Dünya istatistiğin ne demek olduğunu bilmezken Osmanlı İmparatorluğu geniş sınırları içindeki yalnız insanların değil, mesela mandaların, öküzlerin, koyunların hatta tavukların sayılarını bir kalemde söyleyebilecek ana defterlere sahip idiler. Türk askeri, eski ifadeyle ‘nüzül’ teşkilatına göre etini, balını, yağını, tatlısını, tuzlusunu ve meyvesini yiyerek serhatlere giderdi. Karaman eyaletinin tahririni Şeyhülislam Kemalpaşazâde yapmıştı. Bu büyük ve emin adam, eyaletin saydığımız şeylerini yazdıktan sonra tavuklarını da kaydetmişti. Asker herhangi bir sefer için Karaman eyaletinin topraklarından geçerken bir hayvan kolerası ile sığır ve koyunlar ölürse askeri etsiz bırakmamak için tavukları da yazmıştı. Böyle dört başı mamur bir tahrir dünya kurulalıdan beri görülmemiştir. Bu tahrir yeni fethedilen yerlerde derhal yapılırdı. Mesela Tiflis’in, Budin’in, Belgrad’ın, Yanıkkale’nin, Sigetvar’ın kiliselerine, çeşmelerine varıncaya kadar her şeyi bu defterlerde görülür. Budin’deki, Tiflis’teki herhangi bir kilisenin papazının adını bu defterlerde derhal bulmak mümkündür. Şahıslar, eyaletler, şehirler, kasabalar ve köyler arasında çıkacak herhangi bir sınır anlaşmazlığı derhal bu defterlerle bertaraf edilirdi.
Bir gün, bir işimi takip için Başvekâlet’e gitmiştim. Müsteşar yardımcısı Hakkı Kâmil Beşe Beyefendinin odasında müsteşarı bekliyordum. Hakkı Kâmil Beşe Bey:
Ben Kastamonu’nun Araç kazasının Musu köyündenim. Köyü çok severim. Köyümüzü kalkındırmak için fidan gönderdim. Borçlandım, arı kovanı temin ettim. Köylüler fidanı yaşatmıyorlar, fakat arı kovanı rekor kırdı. Köyümüzün adının Ermenice olmasından korkuyorum, demişti. Ben, burasının fethinden beriki durumunu bu yazdığım defterlerde 15 dakikada bulabileceğimi söyledim. Temyiz Dairesinin 238 numaralı bir odasında bu defterlerden bir kısmı muhafaza ediliyordu. Ben orada inceleme yapıyordum. Ertesi gün, muhafızından Kastamonu defterini istedim.
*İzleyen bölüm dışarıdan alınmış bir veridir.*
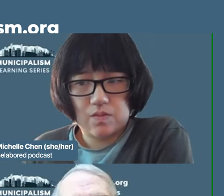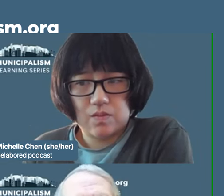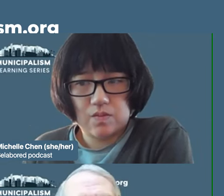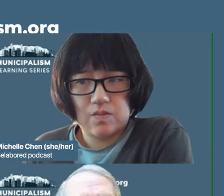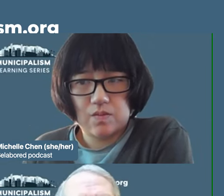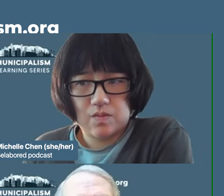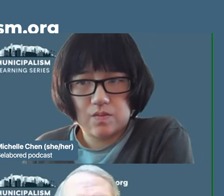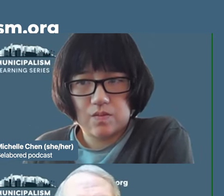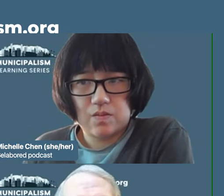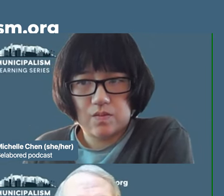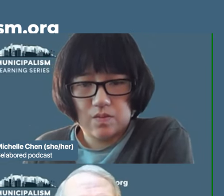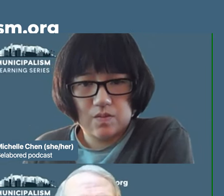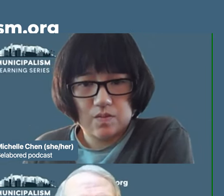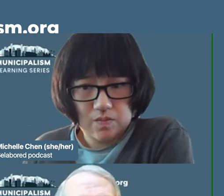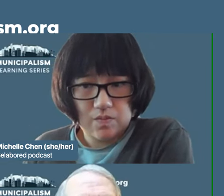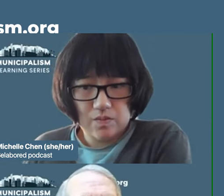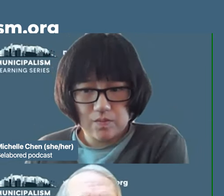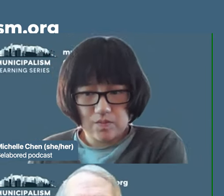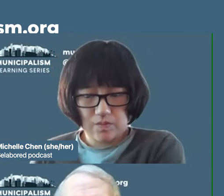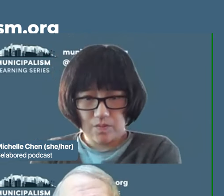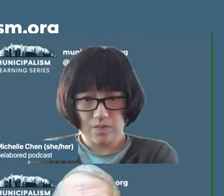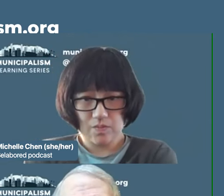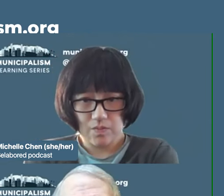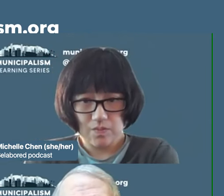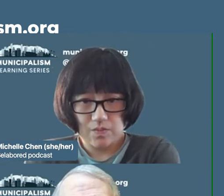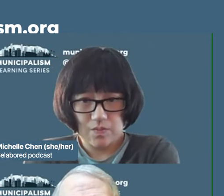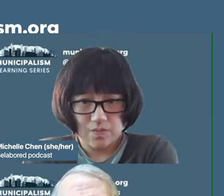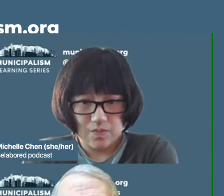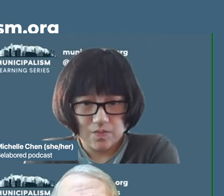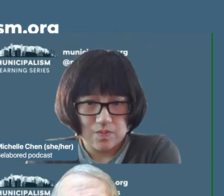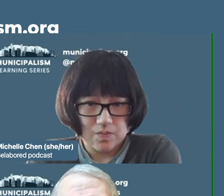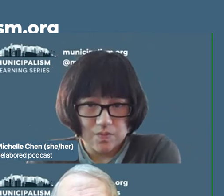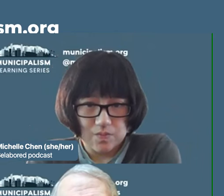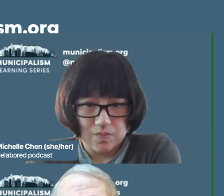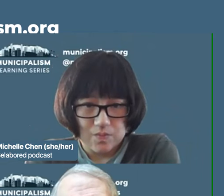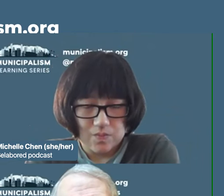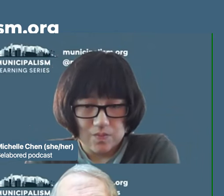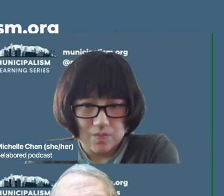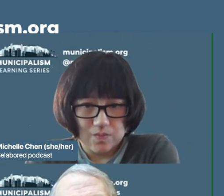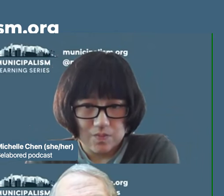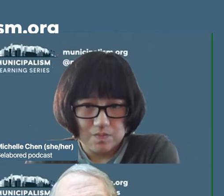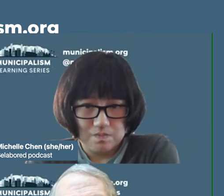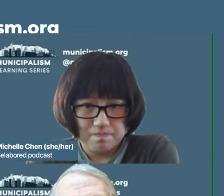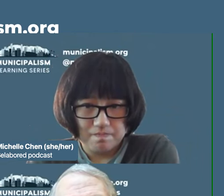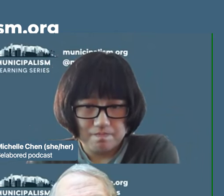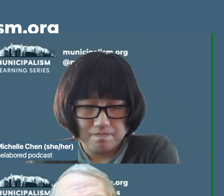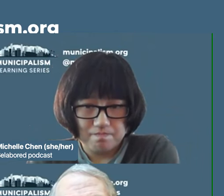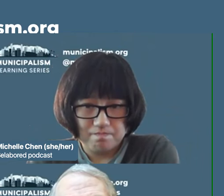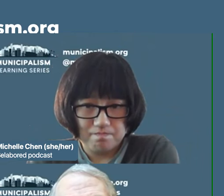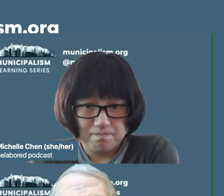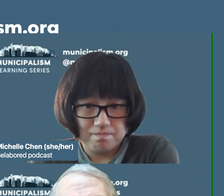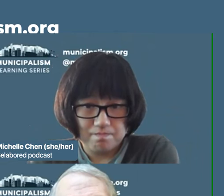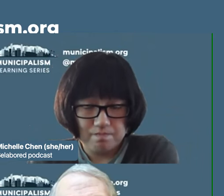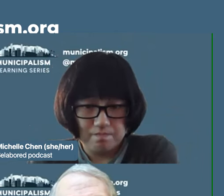demand and it's a community demand and we need to crack open the workplace secrecy and force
Beş dakikada Yavuz devrindeki Araç kazasının, Musu köyünü buldum. Bu köyün asıl adı ‘Musa Köyü’ imiş. Halkın dilinde Hasan Hasso olduğu gibi, Musa da Musu olmuştur. Bu köyden, Yavuz zamanında ‘Resm-i Kovan’ denilen bal vergisi de alınıyormuş. Köyde on adet de su değirmeni varmış. Hemen telefon ettim. Hakkı Kâmil Beşe’ye şu müjdeyi verdim:
Köyünüzün adı Musa Köyüdür. Köyde bulunan şeyleri de söyledim. Ben size 15 dakikada bulacağımı söylemiştim, halbuki beş dakikada buldum. Pek muhterem muhatabım
Evet, dedi. Bazı arklardan bu köye vaktiyle su geldiği anlaşılıyor. Demek komşu köyler suyunu çalmışlar.
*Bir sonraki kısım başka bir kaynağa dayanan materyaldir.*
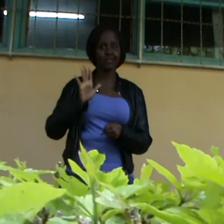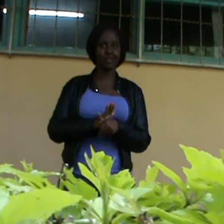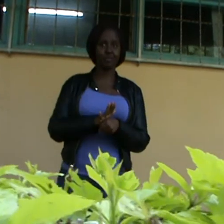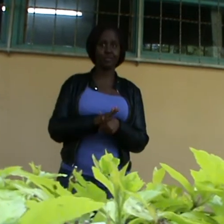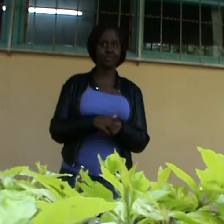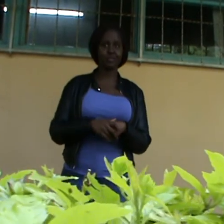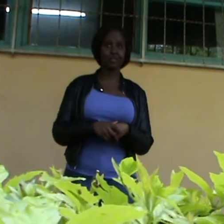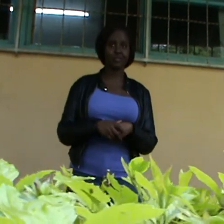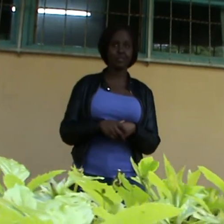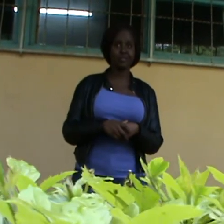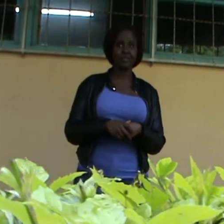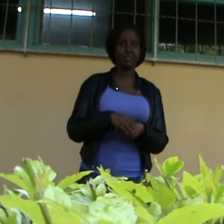The color pink and white.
Konya Tarihi’ni yazıyordum. Bir gün Nüfus Umum Müdürlüğü’ne gittim. Son nüfus sayımına göre Konya nüfusunu ve daha evvelki sayımların broşürlerini istedim. Genel müdür, bir aya kadar bunların bulunup bana gönderileceğini söylüyordu.
Beyefendi, dedim. Osmanlı İmparatorluğu’nun altın çağının herhangi bir köyünün nüfusunu benden isteyiniz; size beş dakikada kendilerinin ve babalarının isimleriyle beraber bulayım!
Otomobiliyle dediğim arşive gittik.
Umum müdür bey, dedelerimizin bu fevkalade mükemmel istatistikleri karşısında donup kalmıştı.
Dedelerimiz her eyaletin, her yirmi beş senede bir umumi tahririni yapmışlar, defterin başına o eyaletin kanunnamelerini yazmışlar. Defterlerin yapraklarının kenarlarına fasılalarla renkli ibrişimler geçirmişler. Mesela kırmızı ibrişim eyalet merkezini, beyazlar da köyleri gösteriyor. Eyalette kaç sancak varsa sarı ibrişimlerden anlaşılır. Hemen sarı ibrişimlerin bulunduğu yerler açılır. Burada her köy ayrı ayrı nüfusuyla, vergileriyle, çiftlikleriyle vesaireleriyle yazılmıştır. İstenilen bilgi kolayca alınır.
İşte bu defterler Topkapı Sarayı’nda sobada cayır cayır yakılıyordu. Benim ısrarlı neşriyatım üzerine arta kalanlar Arşiv Umum Müdürlüğü’ne getirildi, tasnif edildi. Şimdi bunlar hâlâ yürürlüktedir. Yurttaki herhangi bir sınır ihtilafı bu defterlerle hallediliyor.”
Her paragrafı ibretle dolu olan bu yazıyı Mithat Cemal’in “Topkapı Arşivinde” başlıklı şu şiiriyle bitirelim:
Göğsüm değer üç asra bütün saltanatıyla
Mâziyi dolaştıkça Süleyman’ın atıyla
Gönlüm kadar ummânı bütün şa’şaasıyla
Seller kayıp aktıkça Süleyman paşasıyla
Rûhum dolar; ömrüm dolar orduyla, gemiyle
Fermanlar okundukça Selim’in kalemiyle
Hep sizdedir onlar, aşan oklar, uçan atlar
Ey şemseli kaplar, çürümüş eski kâatlar!